Certains bureaux de vote ont même enregistré des taux d'abstention particulièrement élevés :
- Plus de 52% dans les deux bureaux de l'Argenté
- 49% au Pouy 1
- 46% à Lamarque-Cando
Un observateur politique s'est déclaré « très surpris » par cette situation, notant que « le choix politique était présent, allant d'un extrême à l'autre, mais 42% des électeurs ne se sont pas reconnus dans cette offre ».
La gauche prend une avance ténue
La liste de gauche unie derrière Frédéric Dutin arrive en tête avec près de 30% des suffrages, devançant dans 16 des 23 bureaux de vote. Elle réalise ses meilleures performances dans les bureaux de Jean-Moulin, de l'Argenté 1 et au Péglé 4. Cependant, cette avance reste fragile, avec seulement 437 voix d'écart sur le maire sortant.
La liste citoyenne Marsan Citoyen, avec 6,33% des voix, pourrait apporter un soutien limité à Frédéric Dutin, même si aucune consigne de vote n'a été donnée. Un observateur local précise : « Certains électeurs pourraient se rallier à la candidature Dutin, peut-être pas de gaieté de cœur, mais avec le principe du vote utile en tête ».
Le maire sortant en position délicate
Charles Dayot, le maire sortant, se retrouve en ballottage défavorable avec 26,04% des suffrages. Il est talonné de près par Geneviève Darrieussecq qui obtient 23,98%, démontrant ainsi son ancrage local malgré les critiques de ses adversaires pendant la campagne. Le maire sortant arrive en tête dans six bureaux seulement : Pouy 2, Jean-Moulin 1, Saint-Médard 2, Péglé 1, Péglé 2 et Carboué 2.
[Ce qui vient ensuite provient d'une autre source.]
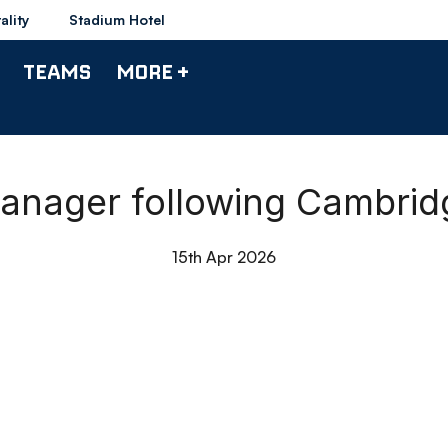
ality
Stadium Hotel
TEAMS
MORE +
anager following Cambrid
15th Apr 2026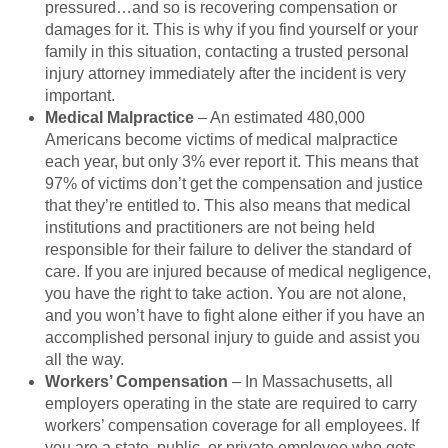
pressured…and so is recovering compensation or
damages for it. This is why if you find yourself or your
family in this situation, contacting a trusted personal
injury attorney immediately after the incident is very
important.
Medical Malpractice
– An estimated 480,000
Americans become victims of medical malpractice
each year, but only 3% ever report it. This means that
97% of victims don’t get the compensation and justice
that they’re entitled to. This also means that medical
institutions and practitioners are not being held
responsible for their failure to deliver the standard of
care. If you are injured because of medical negligence,
you have the right to take action. You are not alone,
and you won’t have to fight alone either if you have an
accomplished personal injury to guide and assist you
all the way.
Workers’ Compensation
– In Massachusetts, all
employers operating in the state are required to carry
workers’ compensation coverage for all employees. If
you are a state, public, or private employee who gets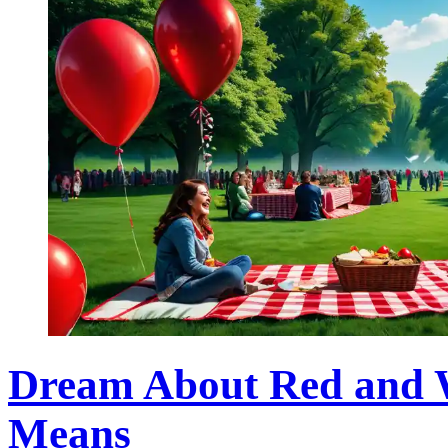
Dream About Red and W
Means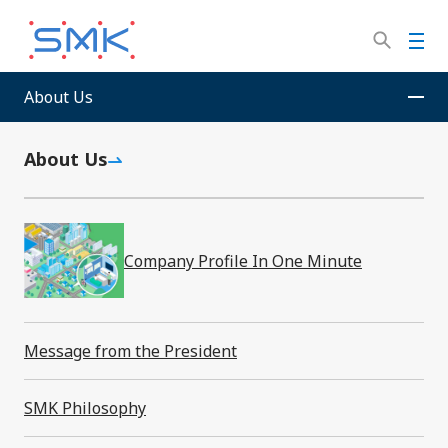
Skip
to
M
main
e
content
n
About Us
SMK Corporation
News Room
u
About Us
News Room
Company Profile In One Minute
Filter by year
Message from the President
SMK Philosophy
Un sympathisant de gauche souligne : « 74% des électeurs ne veulent pas du maire sortant. Pour un sortant, c'est très faible ». Malgré les affaires judiciaires qui l'entourent, Charles Dayot semble avoir conservé une base électorale solide, ayant selon un analyste « siphonné des voix du RN et de ceux qui ne veulent pas de la gauche ».
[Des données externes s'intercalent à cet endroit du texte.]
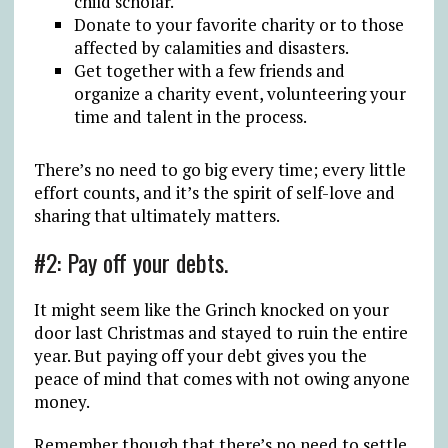
child scholar.
Donate to your favorite charity or to those
affected by calamities and disasters.
Get together with a few friends and
organize a charity event, volunteering your
time and talent in the process.
There’s no need to go big every time; every little
effort counts, and it’s the spirit of self-love and
sharing that ultimately matters.
#2: Pay off your debts.
It might seem like the Grinch knocked on your
door last Christmas and stayed to ruin the entire
year. But paying off your debt gives you the
peace of mind that comes with not owing anyone
money.
Remember though that there’s no need to settle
La course aux voix s'intensifie
Dès l'annonce des résultats, Charles Dayot a demandé « solennellement à Geneviève Darrieussecq de se retirer », une demande immédiatement rejetée. Des tentatives similaires ont été faites auprès du Rassemblement national, sans plus de succès puisque Nicolas Lerègle a déposé sa liste pour le second tour dès le lundi 16 mars.
Les abstentionnistes, nombreux et imprévisibles, apparaissent comme la clé de cette élection. Frédéric Dutin a déclaré : « À nous de les convaincre », annonçant vouloir poursuivre sa « campagne programmatique ». Les équipes des candidats examinent désormais minutieusement les cahiers d'émargement, avec l'intervention de la préfecture pour rappeler les règles en vigueur, avant de se lancer dans une intense campagne de terrain pour séduire les électeurs indécis.
Le compte à rebours est lancé pour déterminer qui occupera l'hôtel de ville de Mont-de-Marsan, dans une élection qui pourrait réserver des surprises tant la configuration est inédite et l'abstention déterminante.